How Pastor Creflo Dollar Manipulates A Lower-Class Community Into Giving Him Millions

Creflo-Dollar

The headlines were surprising.  Creflo Dollar (yes, that’s his real name), a pastor at World Changers Church International headquartered in Atlanta, Georgia, actually had the nerve to ask his congregation and watchers, nationwide, of his program on the Internet, to replace his broken-down private jet with a state of the art model.  And the plane Dollar requested, the Gulfstream G650, is not just your run-of-the-mill private jet.  It’s, according to a quote on the Gulfstream website, “The biggest, fastest, most luxurious, longest range and most technologically advanced jet — by far — that Gulfstream has ever built.”  Indeed, its writeup is impressive — click here and see for yourself.

Nor is this the only indicator of Creflo Dollar’s success in amassing wealth.  A Daily Beast article states:

Testimonies from Dollar’s followers are hard to come by, but there’s no denying the World Changers Church International system, whereby Dollar takes and God is supposed to act like an ATM, has worked out well for Dollar.

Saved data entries
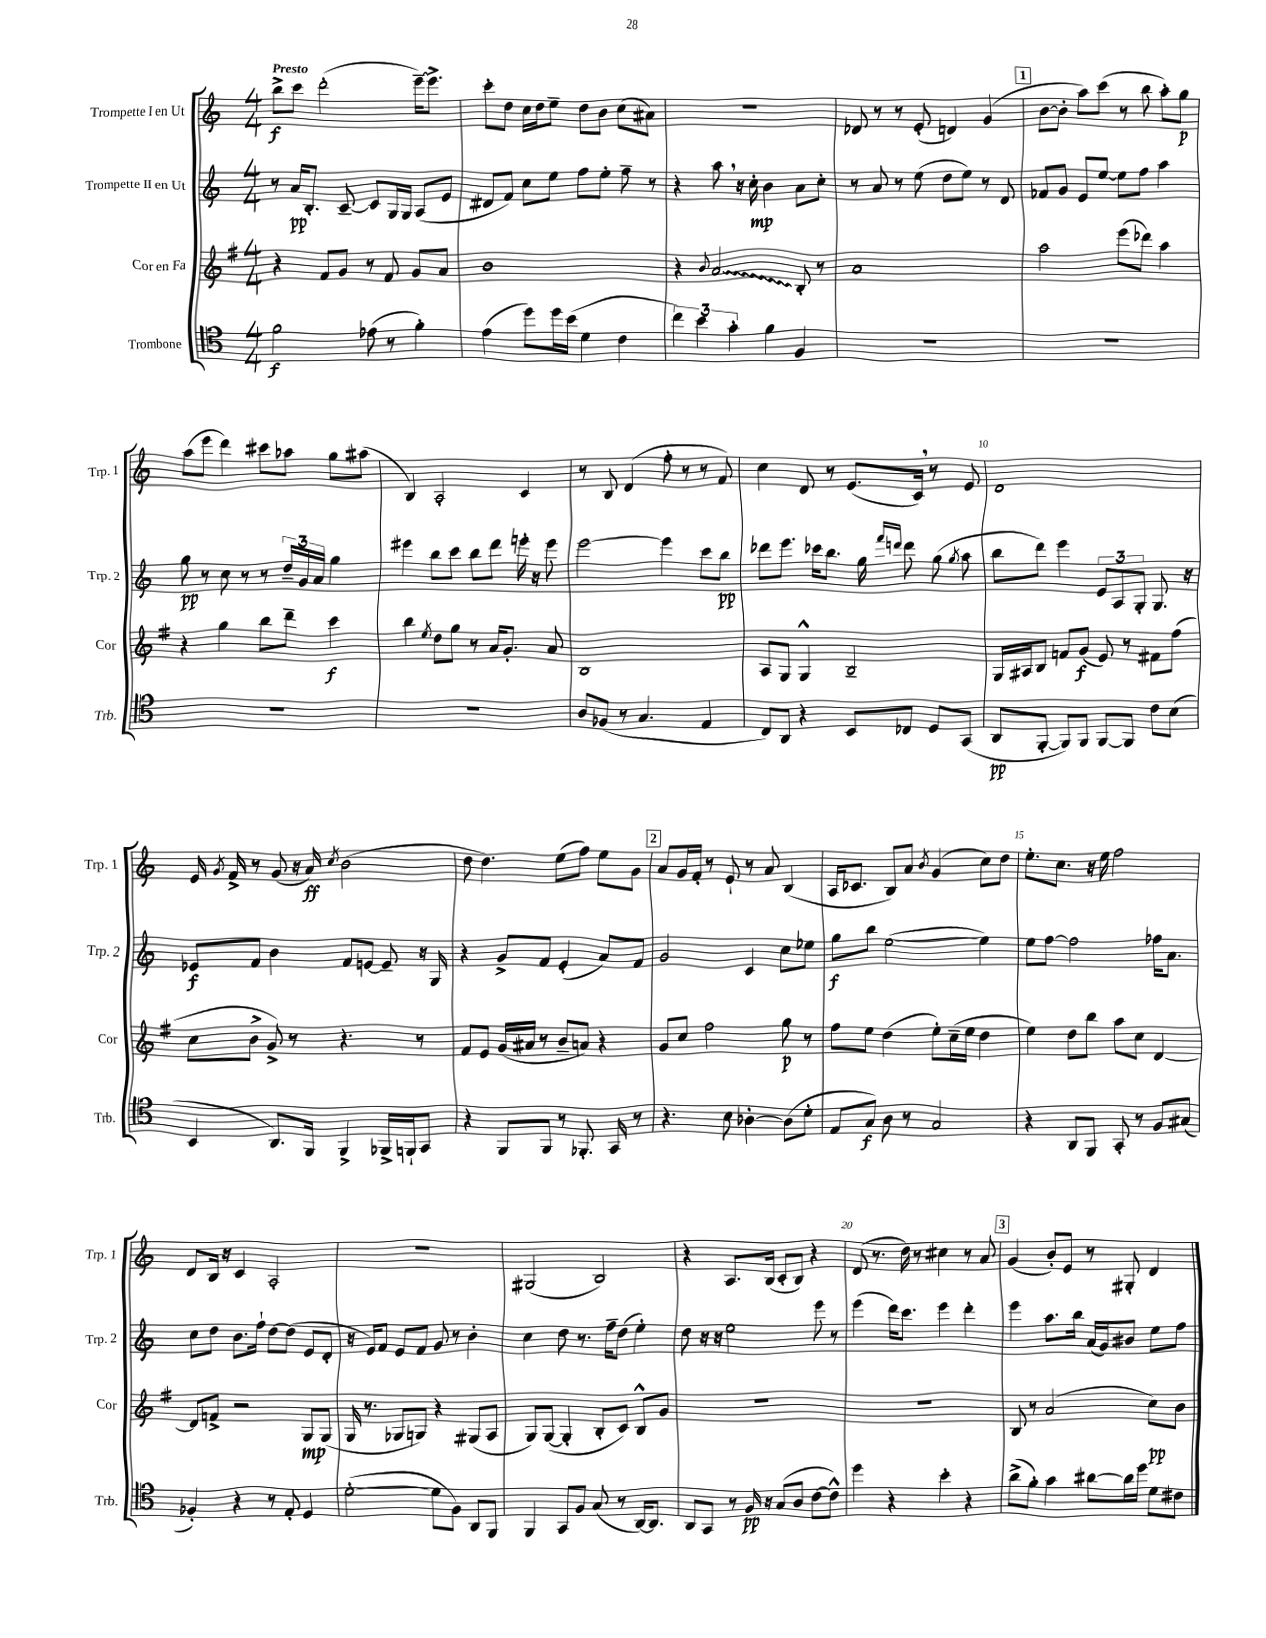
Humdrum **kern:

**kern	**kern	**kern	**kern
*staff4	*staff3	*staff2	*staff1
*clefC4	*clefG2	*clefG2	*clefG2
*k[]	*k[f#]	*k[]	*k[]
*M4/4	*M4/4	*M4/4	*M4/4
2f	4r	8r	8bb^
.	.	16a	8ccc
.	.	8.B'	.
.	8f#	.	(2ddd'
.	8g	[8c~	.
(8e-	8r	8c]	.
8r	8f#	16G	.
.	.	16G	.
4f')	8g	(8A	[16eee~)
.	.	.	8.eee^]
.	8a	8e	.
=	=	=	=
(4e	1b	8d#	8ccc'
.	.	8f)	8dd
8dd)	.	8cc	16cc
.	.	.	16dd
16dd	.	8ee	8ee~
(16b	.	.	.
4d	.	8ff	8dd
.	.	8ee'	8b
4c	.	8ff~	(8cc
.	.	8r	8a#)
=	=	=	=
6cc)	4r	4r	1r
6b	.	.	.
.	8qqb	.	.
.	2a	8aa	.
6g'	.	.	.
.	.	16r	.
.	.	16cc'	.
4f	.	4b	.
4F	8B'	8a	.
.	8r	8cc'	.
=	=	=	=
1r	1a	8r	8d-
.	.	8a	8r
.	.	8r	8r
.	.	(8ee	(8e'
.	.	8dd	4d)
.	.	8ee)	.
.	.	8r	(4g
.	.	8d	.
=	=	=	=
1r	2aa	8f-	[8b
.	.	8g	8b']
.	.	8e	8aa)
.	.	[8ee	(8ccc
.	(8eee	8ee]	8r
.	8ddd-)	8ff	8bb
.	4aa	4aa	8aa')
.	.	.	8gg
=	=	=	=
1r	4r	8gg	(8aa
.	.	8r	8eee
.	4gg	8cc	4ddd)
.	.	8r	.
.	8bb	8r	8ccc#
.	8ddd~	24dd~	8aa-
.	.	24g	.
.	.	24a	.
.	4ccc	4gg	8gg
.	.	.	(8aa#
=	=	=	=
1r	4bb	4eee#	4B)
.	8qee	.	.
.	8dd	8bb	2A'
.	8gg	8ccc	.
.	8r	8bb	.
.	16a	8ddd	.
.	8.g'	.	.
.	.	16eee'	4c
.	.	16r	.
.	8a	8eee	.
=	=	=	=
8A	1B	[2eee	8r
(8F-	.	.	8B
8r	.	.	(4d
4.G	.	.	.
.	.	4eee]	8ff'
.	.	.	8r
4E	.	8ccc	8r
.	.	8bb	8f)
=	=	=	=
8C)	8A	8ddd-	4cc
8AA	8G	8.eee	.
4r	4G^^	.	8d
.	.	16ccc-	.
.	.	8.bb	8r
8BB	2B~	.	(8.e
.	.	16gg	.
.	.	16qqfff	.
.	.	16qqddd	.
8C-	.	8ddd	.
.	.	.	16c)
8D	.	(8gg	8r
.	.	8qgg	.
(8GG	.	8aa	8e
=	=	=	=
8AA	16G	8bb	1d
.	16A#	.	.
[8FF'	8B	8ddd)	.
8FF])	8f	4eee	.
8FF	(8g	.	.
[8FF	8e)	12e	.
.	.	12A	.
8FF]	8r	.	.
.	.	12G'	.
8c	8f#	8.G	.
(8B	(8ff#	.	.
.	.	16r	.
=	=	=	=
4BB	8cc	8e-	16e
.	.	.	8qg
.	.	.	16f^
.	8b^	8f	8r
8.AA)	8g^)	4b	(8g
.	8r	.	16r
16FF	.	.	16a)
.	.	.	8qcc
4FF^	4.r	8f	(2b
.	.	[8e	.
16FF-^	.	8e~]	.
16FF`	.	.	.
8GG	8r	16r	.
.	.	16G	.
=	=	=	=
4r	8f#	4r	8dd
.	8e	.	4.dd)
8FF	(16g	8g^	.
.	16a#	.	.
8FF	8r	8f	.
8r	8b~	(4e'	(8ee
8.FF-'	8a)	.	8ff)
.	4r	8a)	8ee
16GG	.	.	.
8r	.	8f	8g
=	=	=	=
4.r	8g	2g	8a
.	8cc	.	16g
.	.	.	16f'
.	2ff#	.	8r
8B	.	.	8e`
[4A-'	.	4c	8r
.	.	.	8a
(8A-]	8gg	8cc	(4B
8d'	8r	8ee-	.
=	=	=	=
8E	8ff#	8gg	16A
.	.	.	8.c-
8G)	8ee	8bb	.
8A	(4dd	([2ee	8B)
8r	.	.	8a
.	.	.	8qb
2G	8ee')	.	(4g
.	(16cc~	.	.
.	16ee	.	.
.	4dd	4ee])	8cc)
.	.	.	8dd
=	=	=	=
4r	4ee)	8ee	8.ee'
.	.	[8ff	.
.	.	.	8.cc
8AA	8dd	2ff]	.
8FF	8bb	.	16r
.	.	.	16ee
8GG'	8aa	.	2ff
8r	8cc	.	.
8F	[4d	16ff-	.
.	.	8.a	.
(8G#	.	.	.
=	=	=	=
4F-')	8d]	8cc	8d
.	8f^	8dd	16B
.	.	.	16r
4r	2r	8.b	4c
.	.	16ff`	.
8r	.	[8dd	2A'
8E'	.	(8dd]	.
4D	8G	8e	.
.	(8G	8d'	.
=	=	=	=
([2d'	16G	16r	1r
.	8.r	16e)	.
.	.	8f	.
.	8G-	8e	.
.	8G)	8f	.
8d]	4r	8g	.
8F)	.	8r	.
8AA	(8G#	4b'	.
8FF	8A	.	.
=	=	=	=
4FF	8G)	4cc	(2G#
.	([8G	.	.
8GG	4G']	8dd	.
8F	.	8.r	.
(8G	8B'	.	2B)
.	.	16ff~	.
8r	8c)	(8dd	.
[16AA)	8B^^	4ee')	.
8.AA]	.	.	.
.	8g	.	.
=	=	=	=
8AA	1r	8dd	4r
8GG	.	16r	.
.	.	16r	.
8r	.	2ee	8.A
16F	.	.	.
16r	.	.	(16B
(8G	.	.	8c'
8A	.	.	8B)
[8c	.	8eee	4r
8c^^])	.	8r	.
=	=	=	=
4dd	1r	(4eee	(8d
.	.	.	8.r
4r	.	16ddd)	.
.	.	8.ccc	16dd)
.	.	.	8r
4b'	.	4eee	4cc#
4r	.	4ddd'	8r
.	.	.	8a
=	=	=	=
(8a^	8B	4eee	(4g
8f')	8r	.	.
4g	(2a	8.aa	8b')
.	.	.	8e
.	.	16bb	.
[8a#	.	(16a	8r
.	.	16g)	.
16a#]	.	8b#	8G#'
16dd	.	.	.
8d	8cc)	8ee	4d
8c#	8b	8ff	.
==	==	==	==
*-	*-	*-	*-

GIVEN TASK 1> Rewrite the paragraph of the article about Creflo Dollar that begins "The headlines were surprising" in a shorter form, keeping its main facts.
GIVEN TASK 2> Transcribe everything in the article about Creflo Dollar from "The headlines were" down to "see for yourself.".
GIVEN TASK 3> Write the next part of the article about Creflo Dollar, picking up right after its last sentence.
None of the sheet music data is needed here.

RIGHT ANSWER 1> Creflo Dollar, pastor of World Changers Church International in Atlanta, Georgia, asked his congregation and his nationwide online viewers to replace his broken-down private jet with a Gulfstream G650. The Gulfstream website calls that plane the biggest, fastest, most luxurious, longest-range and most technologically advanced jet the company has ever built.

RIGHT ANSWER 2>
The headlines were surprising.  Creflo Dollar (yes, that’s his real name), a pastor at World Changers Church International headquartered in Atlanta, Georgia, actually had the nerve to ask his congregation and watchers, nationwide, of his program on the Internet, to replace his broken-down private jet with a state of the art model.  And the plane Dollar requested, the Gulfstream G650, is not just your run-of-the-mill private jet.  It’s, according to a quote on the Gulfstream website, “The biggest, fastest, most luxurious, longest range and most technologically advanced jet — by far — that Gulfstream has ever built.”  Indeed, its writeup is impressive — click here and see for yourself.

RIGHT ANSWER 3>
Besides the aging private jet, Dollar and his wife, Taffi Dollar, have two Rolls Royce’s and multiple multi-million-dollar homes (they sold one New York City apartment for $3.75 million in 2012.) Mr. Dollar wears gaudy pinstripe suits and crocodile shoes, and Mrs. Dollar has a side-career as a record label CEO and gospel singer.

In addition, I found out that most of Creflo Dollar’s followers didn’t have much money — as the The Root stated, Dollar has an estimated net worth of $27 million—900 times more than the $29,640 average annual income in College Park, Ga., where he holds court.”  So I was thoroughly interested.  How could he get them to dig that deep into their pocketbooks?

Now, I’m not always angry at Christianity.  Some days, I hardly think about it.  Most of the time, I’m not beet-red furious.  Frequently, although I’m fairly vocal online, in person I’m a live-and-let-live person, much of the time.  Religion isn’t my thing, and I’ll fight it on a larger level, but there is usually a part of me that says, on some level, that if religion is your thing…it may be wrong and somewhat harmful, but at least it makes you happy.  Some days I’ll go for days at time where religion hardly upsets me at all, honestly.

My curiosity as to what kind of sermons could prompt a congregation to give that much money to their minister ended all that.  I boiled with rage halfway through.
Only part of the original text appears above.